Why this matters: analysts who pull small‑area tables or run reproduceable research need to be sure they are using the PUMA definitions that match the years of data they are analyzing. Sam highlighted that PUMAs are "non overlapping statistical geographic areas that partition each state or equivalent entity into geographic areas containing no fewer than 100,000 people each," and warned that GEOIDs can change between censuses or be reused across states.

Practical checks and examples. Sam walked viewers through steps to confirm the correct PUMA for their needs: determine the GEOID for both the 2010 and 2020 boundaries; verify whether names or boundaries changed; and, crucially, always specify the state as PUMA codes are not unique nationwide.
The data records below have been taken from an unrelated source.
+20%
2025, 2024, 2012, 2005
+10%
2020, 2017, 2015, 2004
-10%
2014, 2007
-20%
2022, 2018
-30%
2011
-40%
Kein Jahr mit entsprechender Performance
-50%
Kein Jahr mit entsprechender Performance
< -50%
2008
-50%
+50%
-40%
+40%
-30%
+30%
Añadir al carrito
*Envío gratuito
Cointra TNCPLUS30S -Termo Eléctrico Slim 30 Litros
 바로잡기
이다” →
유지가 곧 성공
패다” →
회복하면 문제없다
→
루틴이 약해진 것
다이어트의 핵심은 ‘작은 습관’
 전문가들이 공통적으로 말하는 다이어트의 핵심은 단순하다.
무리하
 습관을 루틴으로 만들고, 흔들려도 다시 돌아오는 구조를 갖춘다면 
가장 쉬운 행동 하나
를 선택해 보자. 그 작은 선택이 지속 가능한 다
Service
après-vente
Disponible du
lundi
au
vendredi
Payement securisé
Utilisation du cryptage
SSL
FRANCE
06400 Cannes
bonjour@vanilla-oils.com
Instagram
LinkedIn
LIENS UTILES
Using Butler County, Pennsylvania, as an example, Sam said the GEOID remained 01600 across 2010 and 2020 boundaries for that PUMA. He contrasted that with Beaver County South and other cases where the PUMA name stayed the same while the GEOID changed (for example, "01502" in 2010 became "01512" in 2020).

Sam also showed a New York City example to illustrate how a single GEOID can map to very different areas depending on the vintage: GEOID 04110 corresponded to "NYC Queens Community District 5, Ridgewood, Glendale, and Middle Village" under 2010 boundaries but corresponded to "NYC Manhattan Community District 10, Harlem" under 2020 boundaries. "When we look at them side by side, we can really see just how far apart the two PUMAs are geographically," he said.
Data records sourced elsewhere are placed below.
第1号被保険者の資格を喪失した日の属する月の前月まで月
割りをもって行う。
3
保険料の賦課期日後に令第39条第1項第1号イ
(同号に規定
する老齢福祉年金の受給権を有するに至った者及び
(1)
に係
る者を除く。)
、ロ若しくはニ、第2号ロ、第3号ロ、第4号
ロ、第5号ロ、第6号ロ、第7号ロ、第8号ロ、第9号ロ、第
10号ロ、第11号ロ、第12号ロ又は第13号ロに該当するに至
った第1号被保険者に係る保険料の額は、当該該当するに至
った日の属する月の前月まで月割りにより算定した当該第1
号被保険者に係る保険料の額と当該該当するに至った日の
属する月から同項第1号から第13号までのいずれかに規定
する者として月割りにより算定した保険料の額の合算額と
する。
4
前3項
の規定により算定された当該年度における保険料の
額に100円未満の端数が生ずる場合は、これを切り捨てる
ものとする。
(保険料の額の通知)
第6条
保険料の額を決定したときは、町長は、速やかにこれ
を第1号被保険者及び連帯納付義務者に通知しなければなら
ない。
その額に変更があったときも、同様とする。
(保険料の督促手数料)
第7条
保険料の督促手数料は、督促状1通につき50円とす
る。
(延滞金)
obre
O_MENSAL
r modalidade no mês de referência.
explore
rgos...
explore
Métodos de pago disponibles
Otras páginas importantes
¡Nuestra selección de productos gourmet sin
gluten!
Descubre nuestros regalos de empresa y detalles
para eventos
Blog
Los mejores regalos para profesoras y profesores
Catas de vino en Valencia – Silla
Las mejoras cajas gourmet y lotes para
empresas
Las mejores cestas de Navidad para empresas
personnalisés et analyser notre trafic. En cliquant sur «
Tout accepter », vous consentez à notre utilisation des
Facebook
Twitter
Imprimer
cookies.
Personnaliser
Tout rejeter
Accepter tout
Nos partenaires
For releases after 2022, Sam said the Census Bureau has cross‑walked PUMAs in microdata records with a 2010→2020 relationship file so users of the 2023 (2019–2023) and later 5‑year PUMS can select PUMAs in the geography selector without using the variables tab. "So you don't have to worry about trying to match up the PUMAs on your end," he said, noting that the special variable treatment is specific to the 2022 PUMS.

Sam concluded with a reminder to use available Census tools (PUMA name documents and data.census.gov maps) and the accompanying MDAT tutorial for step‑by‑step guidance. "To learn how to put this information into action in MDAT, please see our accompanying video at the link below," he said.

The tutorial ends with links to the MDAT walkthrough and Census resources for further guidance and reproducible workflows.